### YOUR TASK
The response should be the records below, repeated exactly, with each picture left out.
BEGIN
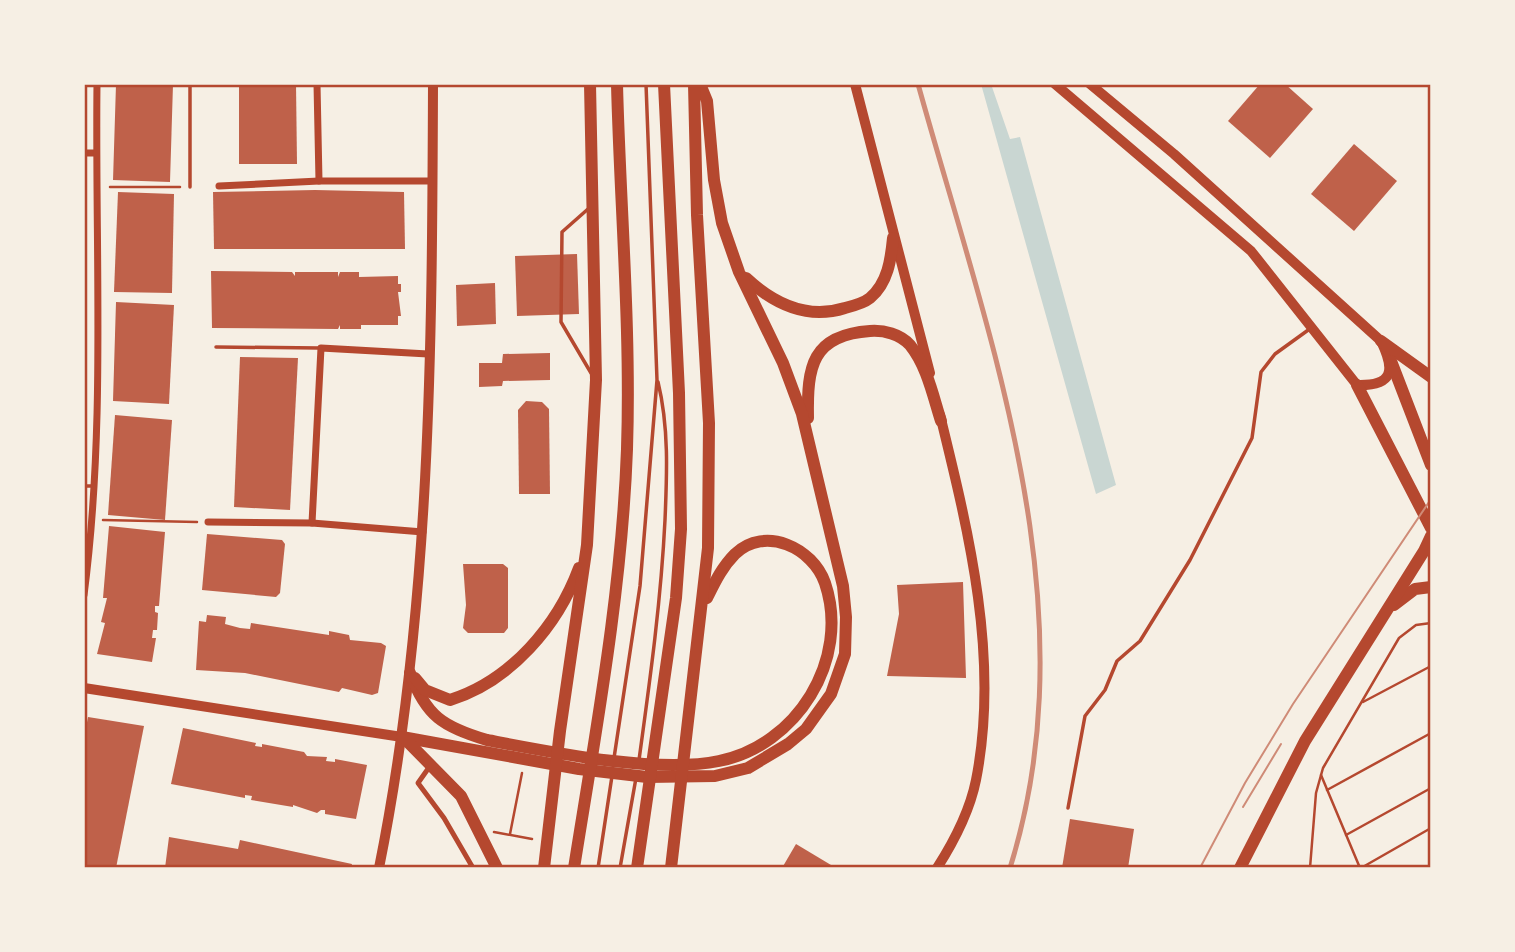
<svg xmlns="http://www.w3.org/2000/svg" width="1515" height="952" viewBox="0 0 1515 952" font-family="'Roboto Condensed',sans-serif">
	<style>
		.water { fill: #c9d6d2 }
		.building { fill: #bf614a }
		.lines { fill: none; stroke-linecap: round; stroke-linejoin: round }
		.path { stroke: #b5482f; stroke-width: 2.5 }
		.service { stroke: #b5482f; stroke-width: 3.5 }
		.pedestrian { stroke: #b5482f; stroke-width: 5 }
		.minor { stroke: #b5482f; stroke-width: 7 }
		.secondary { stroke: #b5482f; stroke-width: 10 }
		.primary { stroke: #b5482f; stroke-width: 12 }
		.trunk { stroke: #b5482f; stroke-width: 12 }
		.tram { stroke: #cf8b77; stroke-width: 2 }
		.rail { stroke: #cf8b77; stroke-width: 5 }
		.neatline { fill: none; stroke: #b5482f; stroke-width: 2.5 }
	</style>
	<rect width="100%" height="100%" fill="#f6efe4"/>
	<path class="water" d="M981 84H991L1010 139 1020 137 1116 485 1096 494Z"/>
	<g class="building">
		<path d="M116 84H173L170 182 113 180Z"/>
		<path d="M239 84H296L297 164H239Z"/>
		<path d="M1260 84H1285L1313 109 1270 158 1228 121Z"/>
		<path d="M1354 144 1397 181 1354 231 1311 194Z"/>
		<path d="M315 190 404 192 405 249H214L213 192Z"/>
		<path d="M118 192 174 194 172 293 114 292Z"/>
		<path d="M577 254 579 314 517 316 515 256Z"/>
		<path d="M211 271 292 272 295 276V272H338V277L340 272H359V277L398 276V284H401V292H398L401 316H398V325H361V329H340V325L338 329 212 328Z"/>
		<path d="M495 283 496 324 457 326 456 285Z"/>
		<path d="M116 302 174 305 169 404 113 401Z"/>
		<path d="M550 353V380L503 381 502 386 479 387V363H502L503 354Z"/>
		<path d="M240 357 298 358 290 510 234 507Z"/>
		<path d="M526 401 542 402 549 409 550 494H519L518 410Z"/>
		<path d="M115 415 172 420 165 520 108 515Z"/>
		<path d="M109 526 165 532 159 606H155V612L158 613 157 630H153L152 638H156L152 662 97 654 105 623 101 622 107 598H103Z"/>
		<path d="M207 534 282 540 285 544 280 593 276 597 202 590Z"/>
		<path d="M463 564H503L508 568V628L504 633H468L463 628 466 605Z"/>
		<path d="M963 582 966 678 887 676 899 614 897 585Z"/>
		<path d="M207 615 226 617 225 624 240 628 250 629 251 623 329 635V631L349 635 350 640 381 643 386 646 378 693 372 695 342 688 339 692 245 673 196 670 199 621 206 622Z"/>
		<path d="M88 717 144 726 116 868H84V738Z"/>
		<path d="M183 728 256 743 255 746 262 747V744L304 752 307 756 327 757 326 761 335 762V759L367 765 356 819 325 814V810H321L317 813 293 805V807L251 800 252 796 245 795V798L171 784Z"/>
		<path d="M1070 819 1134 829 1128 868H1062Z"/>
		<path d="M169 837 238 849 240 840 352 864 351 868H165Z"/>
		<path d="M796 844 836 868H782Z"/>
	</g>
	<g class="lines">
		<g class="path">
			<path d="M110 187H180"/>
			<path d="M103 520 197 522"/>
			<path d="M1363 702 1431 666"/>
			<path d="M1321 775 1360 868"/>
			<path d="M1327 790 1431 733"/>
			<path d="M494 832 532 839"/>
			<path d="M510 834 522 773"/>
			<path d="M1346 835 1431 788"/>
			<path d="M1310 868 1316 793 1323 768 1399 638 1416 625 1431 623"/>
			<path d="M1361 868 1431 828"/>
		</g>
		<g class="service">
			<path d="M190 84V187"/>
			<path d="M588 209 562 232 561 322 591 373"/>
			<path d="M216 347 319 348"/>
			<path d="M84 486H93"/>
			<path d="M614 758 640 586 657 380 646 84"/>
			<path d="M639 760C650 680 661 601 665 520 667 474 669 427 658 382"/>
			<path d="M1068 808 1085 716 1105 690 1117 661 1140 641 1190 560 1252 438 1261 372 1275 354 1311 328"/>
			<path d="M598 868 612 776"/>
			<path d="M620 868 636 778"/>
		</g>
		<path class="pedestrian" d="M430 766 418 783 444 818 473 868"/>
		<g class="minor">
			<path d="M317 84 319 181"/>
			<path d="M84 153H96"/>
			<path d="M219 186 319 181H432"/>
			<path d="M208 522 312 523 423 532"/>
			<path d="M312 523 321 348 428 354"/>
			<path d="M84 595C106 427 95 254 97 84"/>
		</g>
		<g class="secondary">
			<path d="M855 84 930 373"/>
			<path d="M1055 84 1251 251 1357 385C1394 386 1395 370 1381 341L1174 154 1090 84"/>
			<path d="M84 688 402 737"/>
			<path d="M379 868C431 610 432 346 433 84"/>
			<path d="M937 868C953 843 970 810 976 780 1000 659 969 533 940 415"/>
		</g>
		<g class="primary">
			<path d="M746 278C774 304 807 320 845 308 853 306 864 303 870 298 888 283 891 259 893 238"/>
			<path d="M1381 341 1431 377"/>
			<path d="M1391 361 1431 465"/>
			<path d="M1357 385 1431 528"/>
			<path d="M808 418C807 366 812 335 870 331 884 330 900 334 910 345 927 366 933 396 941 421"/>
			<path d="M1394 605 1415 589 1431 587"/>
			<path d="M410 673C426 716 443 727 487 740 550 752 657 774 719 761 796 746 851 660 825 583 813 548 765 525 735 554 722 567 715 582 707 598"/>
			<path d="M415 678 425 690 450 700C511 681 558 625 579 568"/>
			<path d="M402 737 579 769 647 777 715 776 748 768 788 744 806 729 831 694 845 654 846 617 843 586 802 414 783 363 739 272 722 223 714 180 707 101 700 84"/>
			<path d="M403 737 461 796 497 868"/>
			<path d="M544 868 560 731 587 545 596 380 590 84"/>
			<path d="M671 868 708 548 709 423 697 215 694 84"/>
			<path d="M1240 868 1305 741 1424 551 1431 536"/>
		</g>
		<g class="trunk">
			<path d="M574 868C596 730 622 589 627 449 631 327 620 205 617 84"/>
			<path d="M637 868 676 598 681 529 679 393 664 84"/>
		</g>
		<g class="tram">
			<path d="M1243 807 1281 744"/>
			<path d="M1200 868 1245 783 1293 704 1431 499"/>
		</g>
		<path class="rail" d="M918 84C988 336 1092 606 1010 868"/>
	</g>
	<rect width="1515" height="952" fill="none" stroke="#f6efe4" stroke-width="172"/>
	<rect x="86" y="86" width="1343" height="780" class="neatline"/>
</svg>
END
### RESPONSE TO THE EXERCISE
<svg xmlns="http://www.w3.org/2000/svg" width="1515" height="952" viewBox="0 0 1515 952" font-family="'Roboto Condensed',sans-serif">
	<style>
		.water { fill: #c9d6d2 }
		.building { fill: #bf614a }
		.lines { fill: none; stroke-linecap: round; stroke-linejoin: round }
		.path { stroke: #b5482f; stroke-width: 2.5 }
		.service { stroke: #b5482f; stroke-width: 3.5 }
		.pedestrian { stroke: #b5482f; stroke-width: 5 }
		.minor { stroke: #b5482f; stroke-width: 7 }
		.secondary { stroke: #b5482f; stroke-width: 10 }
		.primary { stroke: #b5482f; stroke-width: 12 }
		.trunk { stroke: #b5482f; stroke-width: 12 }
		.tram { stroke: #cf8b77; stroke-width: 2 }
		.rail { stroke: #cf8b77; stroke-width: 5 }
		.neatline { fill: none; stroke: #b5482f; stroke-width: 2.5 }
	</style>
	<rect width="100%" height="100%" fill="#f6efe4"/>
	<path class="water" d="M981 84H991L1010 139 1020 137 1116 485 1096 494Z"/>
	<g class="building">
		<path d="M116 84H173L170 182 113 180Z"/>
		<path d="M239 84H296L297 164H239Z"/>
		<path d="M1260 84H1285L1313 109 1270 158 1228 121Z"/>
		<path d="M1354 144 1397 181 1354 231 1311 194Z"/>
		<path d="M315 190 404 192 405 249H214L213 192Z"/>
		<path d="M118 192 174 194 172 293 114 292Z"/>
		<path d="M577 254 579 314 517 316 515 256Z"/>
		<path d="M211 271 292 272 295 276V272H338V277L340 272H359V277L398 276V284H401V292H398L401 316H398V325H361V329H340V325L338 329 212 328Z"/>
		<path d="M495 283 496 324 457 326 456 285Z"/>
		<path d="M116 302 174 305 169 404 113 401Z"/>
		<path d="M550 353V380L503 381 502 386 479 387V363H502L503 354Z"/>
		<path d="M240 357 298 358 290 510 234 507Z"/>
		<path d="M526 401 542 402 549 409 550 494H519L518 410Z"/>
		<path d="M115 415 172 420 165 520 108 515Z"/>
		<path d="M109 526 165 532 159 606H155V612L158 613 157 630H153L152 638H156L152 662 97 654 105 623 101 622 107 598H103Z"/>
		<path d="M207 534 282 540 285 544 280 593 276 597 202 590Z"/>
		<path d="M463 564H503L508 568V628L504 633H468L463 628 466 605Z"/>
		<path d="M963 582 966 678 887 676 899 614 897 585Z"/>
		<path d="M207 615 226 617 225 624 240 628 250 629 251 623 329 635V631L349 635 350 640 381 643 386 646 378 693 372 695 342 688 339 692 245 673 196 670 199 621 206 622Z"/>
		<path d="M88 717 144 726 116 868H84V738Z"/>
		<path d="M183 728 256 743 255 746 262 747V744L304 752 307 756 327 757 326 761 335 762V759L367 765 356 819 325 814V810H321L317 813 293 805V807L251 800 252 796 245 795V798L171 784Z"/>
		<path d="M1070 819 1134 829 1128 868H1062Z"/>
		<path d="M169 837 238 849 240 840 352 864 351 868H165Z"/>
		<path d="M796 844 836 868H782Z"/>
	</g>
	<g class="lines">
		<g class="path">
			<path d="M110 187H180"/>
			<path d="M103 520 197 522"/>
			<path d="M1363 702 1431 666"/>
			<path d="M1321 775 1360 868"/>
			<path d="M1327 790 1431 733"/>
			<path d="M494 832 532 839"/>
			<path d="M510 834 522 773"/>
			<path d="M1346 835 1431 788"/>
			<path d="M1310 868 1316 793 1323 768 1399 638 1416 625 1431 623"/>
			<path d="M1361 868 1431 828"/>
		</g>
		<g class="service">
			<path d="M190 84V187"/>
			<path d="M588 209 562 232 561 322 591 373"/>
			<path d="M216 347 319 348"/>
			<path d="M84 486H93"/>
			<path d="M614 758 640 586 657 380 646 84"/>
			<path d="M639 760C650 680 661 601 665 520 667 474 669 427 658 382"/>
			<path d="M1068 808 1085 716 1105 690 1117 661 1140 641 1190 560 1252 438 1261 372 1275 354 1311 328"/>
			<path d="M598 868 612 776"/>
			<path d="M620 868 636 778"/>
		</g>
		<path class="pedestrian" d="M430 766 418 783 444 818 473 868"/>
		<g class="minor">
			<path d="M317 84 319 181"/>
			<path d="M84 153H96"/>
			<path d="M219 186 319 181H432"/>
			<path d="M208 522 312 523 423 532"/>
			<path d="M312 523 321 348 428 354"/>
			<path d="M84 595C106 427 95 254 97 84"/>
		</g>
		<g class="secondary">
			<path d="M855 84 930 373"/>
			<path d="M1055 84 1251 251 1357 385C1394 386 1395 370 1381 341L1174 154 1090 84"/>
			<path d="M84 688 402 737"/>
			<path d="M379 868C431 610 432 346 433 84"/>
			<path d="M937 868C953 843 970 810 976 780 1000 659 969 533 940 415"/>
		</g>
		<g class="primary">
			<path d="M746 278C774 304 807 320 845 308 853 306 864 303 870 298 888 283 891 259 893 238"/>
			<path d="M1381 341 1431 377"/>
			<path d="M1391 361 1431 465"/>
			<path d="M1357 385 1431 528"/>
			<path d="M808 418C807 366 812 335 870 331 884 330 900 334 910 345 927 366 933 396 941 421"/>
			<path d="M1394 605 1415 589 1431 587"/>
			<path d="M410 673C426 716 443 727 487 740 550 752 657 774 719 761 796 746 851 660 825 583 813 548 765 525 735 554 722 567 715 582 707 598"/>
			<path d="M415 678 425 690 450 700C511 681 558 625 579 568"/>
			<path d="M402 737 579 769 647 777 715 776 748 768 788 744 806 729 831 694 845 654 846 617 843 586 802 414 783 363 739 272 722 223 714 180 707 101 700 84"/>
			<path d="M403 737 461 796 497 868"/>
			<path d="M544 868 560 731 587 545 596 380 590 84"/>
			<path d="M671 868 708 548 709 423 697 215 694 84"/>
			<path d="M1240 868 1305 741 1424 551 1431 536"/>
		</g>
		<g class="trunk">
			<path d="M574 868C596 730 622 589 627 449 631 327 620 205 617 84"/>
			<path d="M637 868 676 598 681 529 679 393 664 84"/>
		</g>
		<g class="tram">
			<path d="M1243 807 1281 744"/>
			<path d="M1200 868 1245 783 1293 704 1431 499"/>
		</g>
		<path class="rail" d="M918 84C988 336 1092 606 1010 868"/>
	</g>
	<rect width="1515" height="952" fill="none" stroke="#f6efe4" stroke-width="172"/>
	<rect x="86" y="86" width="1343" height="780" class="neatline"/>
</svg>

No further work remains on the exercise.